Mekkah, Kompas
”Wukuf adalah inti haji. Kami imbau jemaah menjaga kondisi fisik agar bisa datang ke Arafah,” ujar Menteri Agama yang juga Amirul Haj, Suryadharma Ali, di Mekkah, sebagaimana dilaporkan Media Centre Haji Kementerian Agama, Jumat (12/11).
Salah satu titik yang paling mengkhawatirkan adalah saat jemaah melontar jumrah di Jamarat, Mina. Jutaan anggota jemaah biasanya berdesak-desakan saat hendak melontar jumrah. ”Kami evaluasi titik kritis berada di Jamarat,” kata Wakil Kepala Satuan Tugas Mina Kasmudi Ihsanudin Salam di Mekkah, Kamis.
Untuk itu, petugas haji disiapkan untuk membantu jemaah agar tidak terjadi peristiwa yang membahayakan. ”Persiapan sudah kami lakukan,” kata Sekretaris Direktorat Jenderal Penyelenggaraan Haji dan Umrah Kementerian Agama A Ghofur Djawahir, Jumat.
Sejak Kamis pukul 14.00 waktu Mekkah, layanan transportasi jemaah haji dari maktab ke Masjidil Haram atau sebaliknya dihentikan sementara. Sebab, kata Wakil Kepala Daerah Kerja Mekkah Bidang Transportasi Tatan Rustandi, bus-bus itu dipersiapkan untuk mengangkut jemaah yang hendak wukuf ke Arafah.
”Kami telah melakukan sosialisasi kepada jemaah,” ujar Tatan. Penghentian sementara layanan transportasi tersebut akan diberlakukan hingga tanggal 20 November 2010.
Hingga kemarin, jemaah haji nonkuota asal Indonesia yang tiba di Bandara King Abdul Aziz, Jeddah, berjumlah 3.113 orang.

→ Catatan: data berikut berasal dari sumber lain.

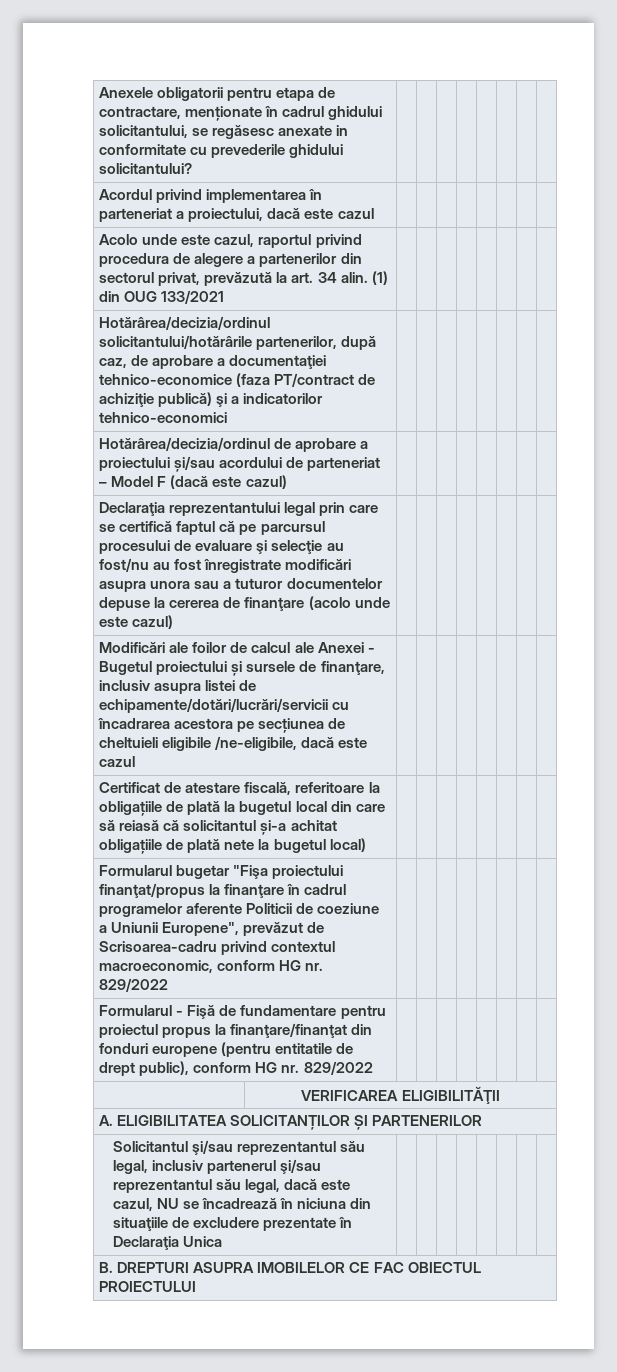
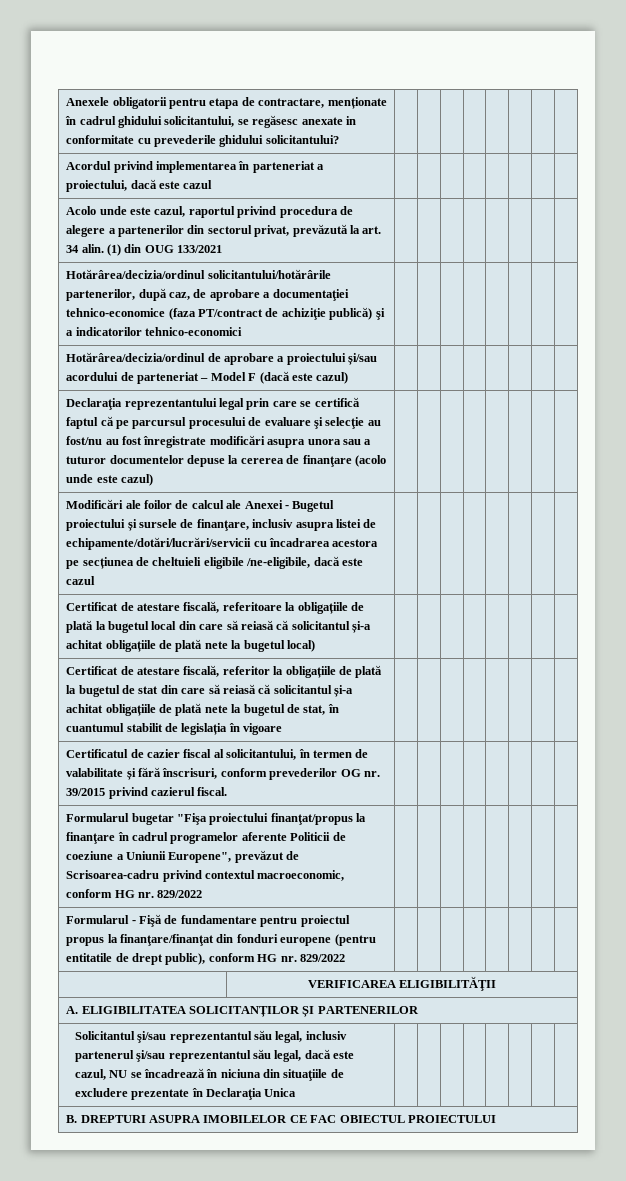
(366, 845) none -> [66,665,383,678] [66,684,354,697] [66,703,339,716] [66,723,283,735] [66,749,369,760] [66,767,380,780] [66,787,228,799] // Certificat de atestare fiscală, referitor la obligațiile de plată la bugetul de stat din care să reiasă că solicitantul și-a achitat obligațiile de plată nete la bugetul de stat, în cuantumul stabilit de legislația în vigoare | | | | | | | | // Certificatul de cazier fiscal al solicitantului, în termen de valabilitate și fără înscrisuri, conform prevederilor OG nr. 39/2015 privind cazierul fiscal. | | | | | | | |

Pada musim haji tahun lalu (2009), jumlah jemaah nonkuota sekitar 3.000 orang. Menurut Kepala Daerah Kerja Jeddah Ahda Barori, ribuan anggota jemaah nonkuota itu diberangkatkan oleh 47 kelompok bimbingan ibadah haji. ”Angka itu baru yang dapat kami data,” ujarnya.

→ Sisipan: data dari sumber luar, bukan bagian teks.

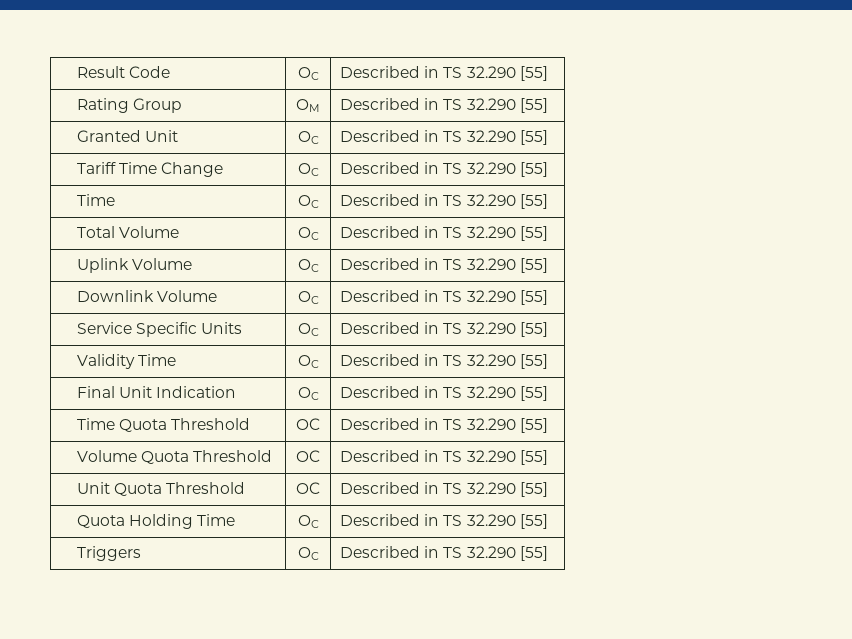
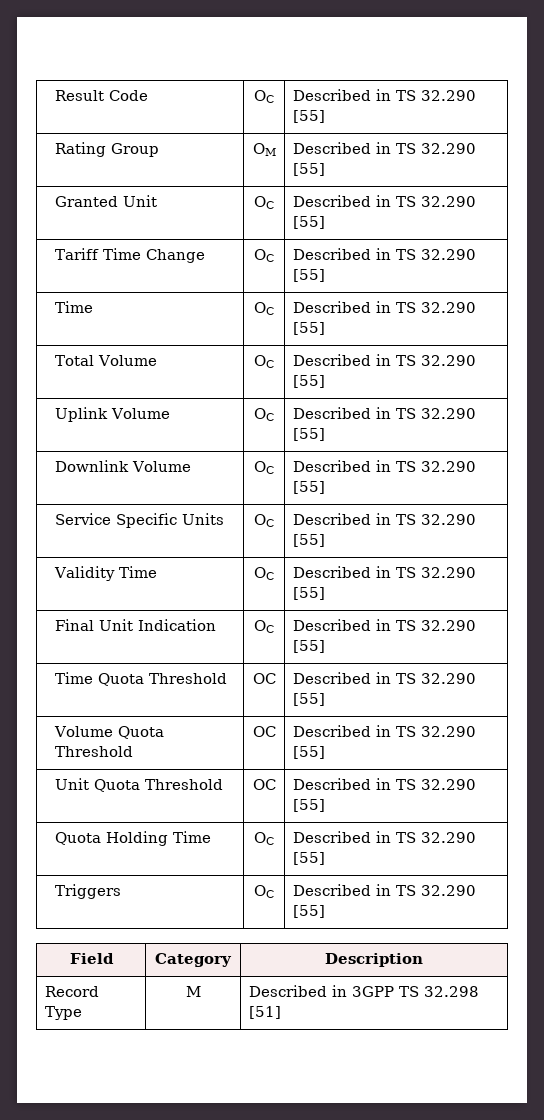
(548, 553) none -> [69,953,114,964] [155,953,232,967] [325,953,423,967] [44,986,99,997] [44,1006,82,1020] [185,986,201,997] [248,985,479,997] [248,1006,281,1019] // Field | Category | Description // Record Type | M | Described in 3GPP TS 32.298 [51]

Jemaah nonkuota membuat petugas haji repot. Beberapa di antara mereka menemui kesulitan, seperti soal angkutan dari bandara ke Mekkah atau pondokan yang kurang layak. ”Tetapi, bagaimanapun, mereka tetap kami urus,” kata Ghofur.
Menurut Ghofur, jemaah haji nonkuota juga menemui kendala saat di Tanah Air. ”Saya banyak mendapat informasi, banyak anggota jemaah yang tidak bisa berangkat. Bahkan, ada yang menelepon mengapa pemerintah tidak mengurus mereka,” katanya. Padahal, jemaah nonkuota itu tidak melalui jalur resmi.